Possibly the last person in the entire world to feel any type of animosity towards Luka, something he thought would change given his current mental and physical state. But that didn't change even when justice itself twisted into an unrecognizable, insignificant body to his blurry and exhausted eyes. He was hurt, betrayed, to a certain point vindictive, but he still imagined Luka as the divine, envisioned an angel when he merely thought about him.
“I don't plan on catching Luka to put him behind bars.” Ivan added nonchalantly. Till recoiled, only slightly, at Ivan’s unblinking gaze, staring right into his soul. Yes, Ivan thought, he was probably going crazy. “I have matters to settle with him, that's all.”
“Can't you just…” Till took a sharp breath. “.. Stay away from him?”
“No,” Ivan smiled.

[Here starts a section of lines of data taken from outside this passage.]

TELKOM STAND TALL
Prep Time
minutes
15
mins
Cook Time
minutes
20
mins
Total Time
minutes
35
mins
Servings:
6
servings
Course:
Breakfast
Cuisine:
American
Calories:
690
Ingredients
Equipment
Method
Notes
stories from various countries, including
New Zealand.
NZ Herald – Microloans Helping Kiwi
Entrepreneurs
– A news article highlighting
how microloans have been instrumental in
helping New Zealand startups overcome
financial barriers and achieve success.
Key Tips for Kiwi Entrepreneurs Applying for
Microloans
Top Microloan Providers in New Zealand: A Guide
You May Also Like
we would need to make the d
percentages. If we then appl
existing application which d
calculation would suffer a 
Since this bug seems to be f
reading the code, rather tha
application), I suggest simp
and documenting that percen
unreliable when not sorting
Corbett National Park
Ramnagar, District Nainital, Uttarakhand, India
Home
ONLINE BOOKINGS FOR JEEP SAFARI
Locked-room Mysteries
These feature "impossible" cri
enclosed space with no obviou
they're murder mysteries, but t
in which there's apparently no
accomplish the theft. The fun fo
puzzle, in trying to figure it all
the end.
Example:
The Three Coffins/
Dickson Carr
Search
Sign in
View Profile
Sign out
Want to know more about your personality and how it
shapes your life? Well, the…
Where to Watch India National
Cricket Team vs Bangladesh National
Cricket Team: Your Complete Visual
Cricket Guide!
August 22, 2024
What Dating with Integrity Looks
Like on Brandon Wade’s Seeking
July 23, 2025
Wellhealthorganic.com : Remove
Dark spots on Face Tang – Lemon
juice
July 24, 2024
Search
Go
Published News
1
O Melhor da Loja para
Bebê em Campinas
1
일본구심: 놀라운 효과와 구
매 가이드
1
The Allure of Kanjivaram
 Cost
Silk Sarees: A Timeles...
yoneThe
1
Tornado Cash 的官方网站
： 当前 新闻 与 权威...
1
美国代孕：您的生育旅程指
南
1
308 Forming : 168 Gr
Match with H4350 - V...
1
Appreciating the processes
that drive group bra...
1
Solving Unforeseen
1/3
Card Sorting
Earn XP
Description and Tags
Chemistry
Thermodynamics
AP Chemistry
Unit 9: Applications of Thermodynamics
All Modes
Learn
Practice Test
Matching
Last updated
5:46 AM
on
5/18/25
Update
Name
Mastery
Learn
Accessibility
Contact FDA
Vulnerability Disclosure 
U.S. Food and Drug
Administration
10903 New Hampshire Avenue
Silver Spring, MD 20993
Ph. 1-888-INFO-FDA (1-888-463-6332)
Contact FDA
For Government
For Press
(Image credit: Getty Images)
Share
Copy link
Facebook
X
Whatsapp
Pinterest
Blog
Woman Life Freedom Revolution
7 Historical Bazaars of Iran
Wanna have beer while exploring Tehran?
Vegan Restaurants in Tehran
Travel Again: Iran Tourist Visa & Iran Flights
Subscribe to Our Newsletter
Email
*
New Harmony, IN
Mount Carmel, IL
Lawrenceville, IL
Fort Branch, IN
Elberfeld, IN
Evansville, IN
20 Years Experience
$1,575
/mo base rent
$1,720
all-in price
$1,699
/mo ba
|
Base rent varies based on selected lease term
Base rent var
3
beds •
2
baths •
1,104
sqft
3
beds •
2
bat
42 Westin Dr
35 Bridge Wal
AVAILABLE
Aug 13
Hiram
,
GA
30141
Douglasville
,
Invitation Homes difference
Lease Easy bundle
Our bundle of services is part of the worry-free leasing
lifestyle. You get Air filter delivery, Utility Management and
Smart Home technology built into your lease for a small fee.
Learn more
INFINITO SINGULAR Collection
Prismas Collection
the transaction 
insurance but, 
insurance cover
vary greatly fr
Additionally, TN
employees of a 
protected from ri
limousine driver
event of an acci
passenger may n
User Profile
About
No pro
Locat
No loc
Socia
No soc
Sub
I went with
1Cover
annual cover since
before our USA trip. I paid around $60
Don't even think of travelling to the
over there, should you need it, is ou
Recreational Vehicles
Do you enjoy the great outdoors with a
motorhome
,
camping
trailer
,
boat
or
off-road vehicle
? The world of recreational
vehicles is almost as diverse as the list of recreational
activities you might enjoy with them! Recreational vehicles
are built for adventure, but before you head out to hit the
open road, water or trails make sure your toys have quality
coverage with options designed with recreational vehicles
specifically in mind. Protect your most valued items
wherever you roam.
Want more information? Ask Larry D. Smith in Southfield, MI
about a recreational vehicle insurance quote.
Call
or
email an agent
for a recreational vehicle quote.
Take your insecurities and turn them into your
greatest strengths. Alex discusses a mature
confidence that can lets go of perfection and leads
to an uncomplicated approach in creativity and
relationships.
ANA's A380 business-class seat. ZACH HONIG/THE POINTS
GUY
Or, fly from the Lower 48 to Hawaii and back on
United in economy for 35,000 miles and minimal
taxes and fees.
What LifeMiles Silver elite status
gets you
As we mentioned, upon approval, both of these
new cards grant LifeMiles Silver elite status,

Except it was quick and hard and made Till recoil backwards, rummaging blindly for a truce of sorts. It was outright hilarious, considering how much Till seemed to genuinely dislike him, that Ivan’s accidental unhingedness pushed Till to offer something. “Look, I don't know much about what Luka does, or how he does it–”
“But?”
“I will help you find him,” Till fumbled with his words in probably the most obvious bluffer Ivan had seen in his life. “So maybe you can understand it from him, my only condition is that–”
“I said.” Ivan retrieved the lighter on the counter with his good hand. Stared at it a little, imagined Unsha shouting at him to do better. Imagined the past life where Unsha must have owned him in that so very terrible way that made an angel like Luka fixate on revenge. “I won't hurt him. Has anyone told you that you're horrible at bluffing?”
Till scowled. “I hate you.”
“The feeling is mutual,” Ivan simply smiled.